── DATA FOR REVIEW ──

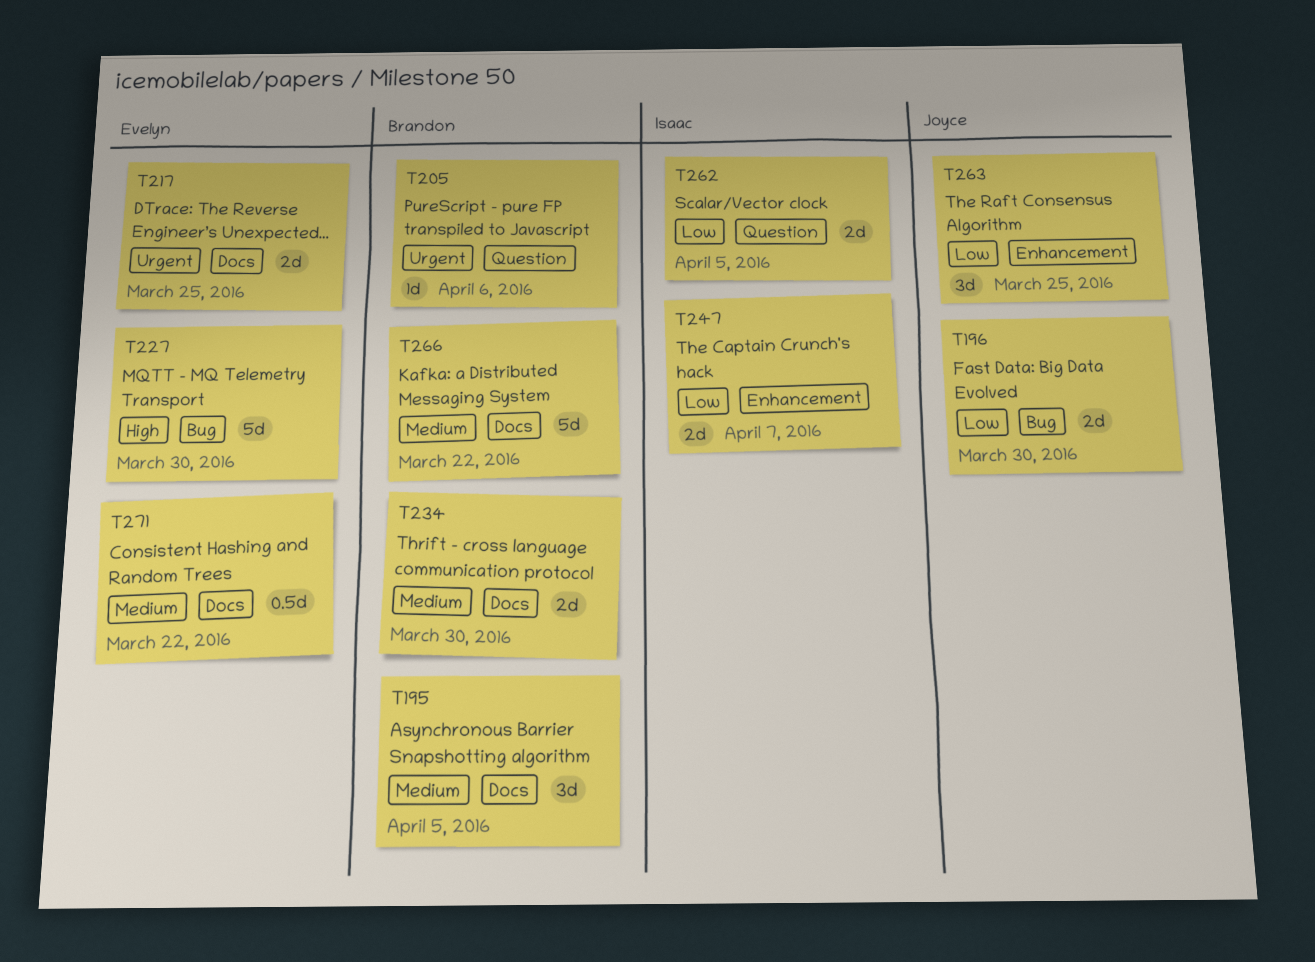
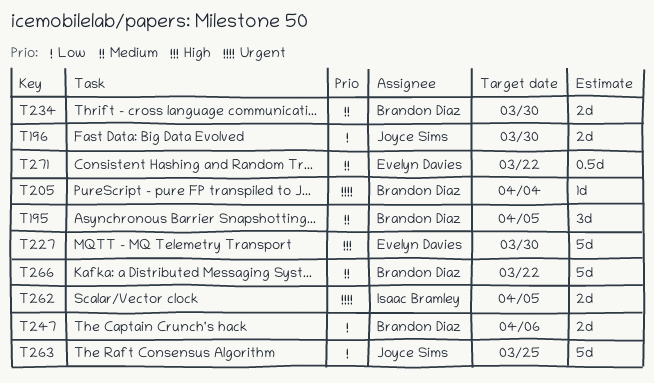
T205, due: Apr 6 -> Apr 4
T217: present -> none
T247, owner: Isaac Bramley -> Brandon Diaz
T247, due: Apr 7 -> Apr 6
T262, priority: Low -> Urgent
T263, estimate: 3d -> 5d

───

> [WHAT YOU HAVE TO DO] Your copy should hold each line above exactly and no pictures at all.

> [ANSWER BELOW]
T205, due: Apr 6 -> Apr 4
T217: present -> none
T247, owner: Isaac Bramley -> Brandon Diaz
T247, due: Apr 7 -> Apr 6
T262, priority: Low -> Urgent
T263, estimate: 3d -> 5d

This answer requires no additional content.